WHAT THE TASK REQUIRES: Reproduce the stretch of the material from the line containing "catalogue / barcode: US 870162" through the line containing "collector number: 3336", both included, with every character unchanged.

start DATA FOR THE TASK

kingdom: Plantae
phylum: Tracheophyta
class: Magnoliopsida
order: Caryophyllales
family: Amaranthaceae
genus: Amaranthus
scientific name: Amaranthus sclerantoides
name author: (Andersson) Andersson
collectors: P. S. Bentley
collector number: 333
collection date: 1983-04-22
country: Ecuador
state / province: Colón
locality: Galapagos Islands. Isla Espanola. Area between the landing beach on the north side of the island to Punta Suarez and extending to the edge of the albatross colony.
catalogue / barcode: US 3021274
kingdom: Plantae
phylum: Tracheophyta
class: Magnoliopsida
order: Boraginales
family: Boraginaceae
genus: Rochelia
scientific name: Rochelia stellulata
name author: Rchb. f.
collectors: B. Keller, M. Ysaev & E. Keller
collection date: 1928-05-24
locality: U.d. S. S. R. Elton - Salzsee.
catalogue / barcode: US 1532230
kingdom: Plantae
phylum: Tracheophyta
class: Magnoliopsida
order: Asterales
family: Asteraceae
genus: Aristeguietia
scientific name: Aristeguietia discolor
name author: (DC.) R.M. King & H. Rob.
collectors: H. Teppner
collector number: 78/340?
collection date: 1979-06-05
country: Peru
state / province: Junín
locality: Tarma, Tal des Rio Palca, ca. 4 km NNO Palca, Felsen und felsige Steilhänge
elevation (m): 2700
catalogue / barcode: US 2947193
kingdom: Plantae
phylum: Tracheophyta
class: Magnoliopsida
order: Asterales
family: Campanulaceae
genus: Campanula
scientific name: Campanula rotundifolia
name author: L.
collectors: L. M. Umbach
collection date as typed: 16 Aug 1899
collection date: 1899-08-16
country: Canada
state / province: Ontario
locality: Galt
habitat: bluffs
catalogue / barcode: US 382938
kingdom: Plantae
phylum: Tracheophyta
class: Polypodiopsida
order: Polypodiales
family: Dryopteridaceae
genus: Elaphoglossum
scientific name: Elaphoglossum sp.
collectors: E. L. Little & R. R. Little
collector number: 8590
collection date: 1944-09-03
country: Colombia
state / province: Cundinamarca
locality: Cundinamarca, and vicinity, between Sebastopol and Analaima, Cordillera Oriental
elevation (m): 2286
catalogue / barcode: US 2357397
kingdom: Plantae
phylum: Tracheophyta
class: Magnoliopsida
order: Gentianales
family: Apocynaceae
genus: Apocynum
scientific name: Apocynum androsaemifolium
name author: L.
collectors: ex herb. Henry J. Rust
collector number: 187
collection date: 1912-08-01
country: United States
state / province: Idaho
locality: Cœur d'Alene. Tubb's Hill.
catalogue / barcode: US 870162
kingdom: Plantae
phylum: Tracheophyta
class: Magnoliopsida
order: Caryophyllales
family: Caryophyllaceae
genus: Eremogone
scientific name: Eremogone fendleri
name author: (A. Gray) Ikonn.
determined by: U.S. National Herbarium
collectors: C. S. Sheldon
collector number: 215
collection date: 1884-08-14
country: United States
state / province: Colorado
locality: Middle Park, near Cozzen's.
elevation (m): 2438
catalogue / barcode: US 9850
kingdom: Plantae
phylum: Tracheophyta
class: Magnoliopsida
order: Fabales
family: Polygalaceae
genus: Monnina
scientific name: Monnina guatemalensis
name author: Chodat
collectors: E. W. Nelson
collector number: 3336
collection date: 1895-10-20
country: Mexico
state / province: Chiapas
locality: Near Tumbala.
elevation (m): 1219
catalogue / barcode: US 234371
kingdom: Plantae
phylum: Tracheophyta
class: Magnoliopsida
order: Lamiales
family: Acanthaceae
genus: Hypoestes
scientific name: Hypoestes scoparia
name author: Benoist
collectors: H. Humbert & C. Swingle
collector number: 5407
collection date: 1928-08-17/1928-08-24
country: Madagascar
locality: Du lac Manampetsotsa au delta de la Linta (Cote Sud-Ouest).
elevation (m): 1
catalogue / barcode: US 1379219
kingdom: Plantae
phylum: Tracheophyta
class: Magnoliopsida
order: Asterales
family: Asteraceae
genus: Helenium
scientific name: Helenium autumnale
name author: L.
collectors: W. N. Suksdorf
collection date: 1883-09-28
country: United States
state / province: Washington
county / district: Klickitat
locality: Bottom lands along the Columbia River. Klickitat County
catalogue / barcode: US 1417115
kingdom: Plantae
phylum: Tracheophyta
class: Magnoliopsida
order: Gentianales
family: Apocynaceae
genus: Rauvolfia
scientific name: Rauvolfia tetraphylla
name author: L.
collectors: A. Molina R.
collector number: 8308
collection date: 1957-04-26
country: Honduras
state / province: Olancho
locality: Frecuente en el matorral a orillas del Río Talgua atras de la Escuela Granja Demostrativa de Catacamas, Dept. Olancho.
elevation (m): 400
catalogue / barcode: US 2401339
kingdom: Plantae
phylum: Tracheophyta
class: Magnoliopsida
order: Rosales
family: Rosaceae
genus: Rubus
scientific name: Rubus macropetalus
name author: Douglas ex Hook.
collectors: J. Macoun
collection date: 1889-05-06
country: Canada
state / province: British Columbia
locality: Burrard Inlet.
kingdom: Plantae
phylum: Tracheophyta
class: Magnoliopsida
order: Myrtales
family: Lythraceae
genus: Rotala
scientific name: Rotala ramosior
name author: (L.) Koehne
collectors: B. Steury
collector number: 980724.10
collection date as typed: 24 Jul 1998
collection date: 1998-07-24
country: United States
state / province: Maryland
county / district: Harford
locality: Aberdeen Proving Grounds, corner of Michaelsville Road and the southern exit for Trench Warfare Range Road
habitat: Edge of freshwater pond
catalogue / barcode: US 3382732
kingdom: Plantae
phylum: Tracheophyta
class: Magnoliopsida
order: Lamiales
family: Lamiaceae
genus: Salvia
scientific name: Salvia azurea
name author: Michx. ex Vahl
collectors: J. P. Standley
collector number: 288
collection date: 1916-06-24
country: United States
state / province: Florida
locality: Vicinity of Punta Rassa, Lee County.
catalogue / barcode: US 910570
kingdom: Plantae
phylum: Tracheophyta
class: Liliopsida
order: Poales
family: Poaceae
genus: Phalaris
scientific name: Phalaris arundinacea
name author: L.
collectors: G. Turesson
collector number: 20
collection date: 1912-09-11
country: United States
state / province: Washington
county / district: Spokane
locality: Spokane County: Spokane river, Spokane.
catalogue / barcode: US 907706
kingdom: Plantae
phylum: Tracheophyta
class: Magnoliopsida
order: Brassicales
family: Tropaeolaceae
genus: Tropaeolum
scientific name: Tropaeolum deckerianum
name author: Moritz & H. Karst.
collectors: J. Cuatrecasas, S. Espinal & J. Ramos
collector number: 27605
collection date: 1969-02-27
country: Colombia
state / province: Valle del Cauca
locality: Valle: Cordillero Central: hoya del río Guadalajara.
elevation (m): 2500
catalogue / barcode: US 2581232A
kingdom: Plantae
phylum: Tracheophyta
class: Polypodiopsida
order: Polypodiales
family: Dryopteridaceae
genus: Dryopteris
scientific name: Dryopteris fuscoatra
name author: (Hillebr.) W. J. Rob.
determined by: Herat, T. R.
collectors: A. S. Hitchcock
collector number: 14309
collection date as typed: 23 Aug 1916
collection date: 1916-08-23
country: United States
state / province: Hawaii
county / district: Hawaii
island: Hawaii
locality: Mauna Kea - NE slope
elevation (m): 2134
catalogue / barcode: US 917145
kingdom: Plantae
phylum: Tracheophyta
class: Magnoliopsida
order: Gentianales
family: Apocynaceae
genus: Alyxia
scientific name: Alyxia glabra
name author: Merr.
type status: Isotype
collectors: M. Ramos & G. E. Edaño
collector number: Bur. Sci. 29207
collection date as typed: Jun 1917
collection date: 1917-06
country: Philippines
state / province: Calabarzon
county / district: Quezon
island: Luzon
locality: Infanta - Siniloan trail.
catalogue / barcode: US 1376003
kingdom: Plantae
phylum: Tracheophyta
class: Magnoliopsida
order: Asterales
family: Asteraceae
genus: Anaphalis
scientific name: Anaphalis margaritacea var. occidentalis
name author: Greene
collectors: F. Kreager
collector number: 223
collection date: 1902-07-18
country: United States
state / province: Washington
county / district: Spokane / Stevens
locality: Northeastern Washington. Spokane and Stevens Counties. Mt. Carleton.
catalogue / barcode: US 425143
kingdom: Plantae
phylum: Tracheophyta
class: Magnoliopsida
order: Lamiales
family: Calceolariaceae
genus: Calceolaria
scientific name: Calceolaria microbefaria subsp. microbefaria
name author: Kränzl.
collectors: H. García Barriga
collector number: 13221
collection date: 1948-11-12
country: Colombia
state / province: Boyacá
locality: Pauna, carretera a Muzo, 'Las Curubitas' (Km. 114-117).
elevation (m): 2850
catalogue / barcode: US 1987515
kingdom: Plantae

end DATA FOR THE TASK

RESULT OF THIS EXERCISE:
catalogue / barcode: US 870162
kingdom: Plantae
phylum: Tracheophyta
class: Magnoliopsida
order: Caryophyllales
family: Caryophyllaceae
genus: Eremogone
scientific name: Eremogone fendleri
name author: (A. Gray) Ikonn.
determined by: U.S. National Herbarium
collectors: C. S. Sheldon
collector number: 215
collection date: 1884-08-14
country: United States
state / province: Colorado
locality: Middle Park, near Cozzen's.
elevation (m): 2438
catalogue / barcode: US 9850
kingdom: Plantae
phylum: Tracheophyta
class: Magnoliopsida
order: Fabales
family: Polygalaceae
genus: Monnina
scientific name: Monnina guatemalensis
name author: Chodat
collectors: E. W. Nelson
collector number: 3336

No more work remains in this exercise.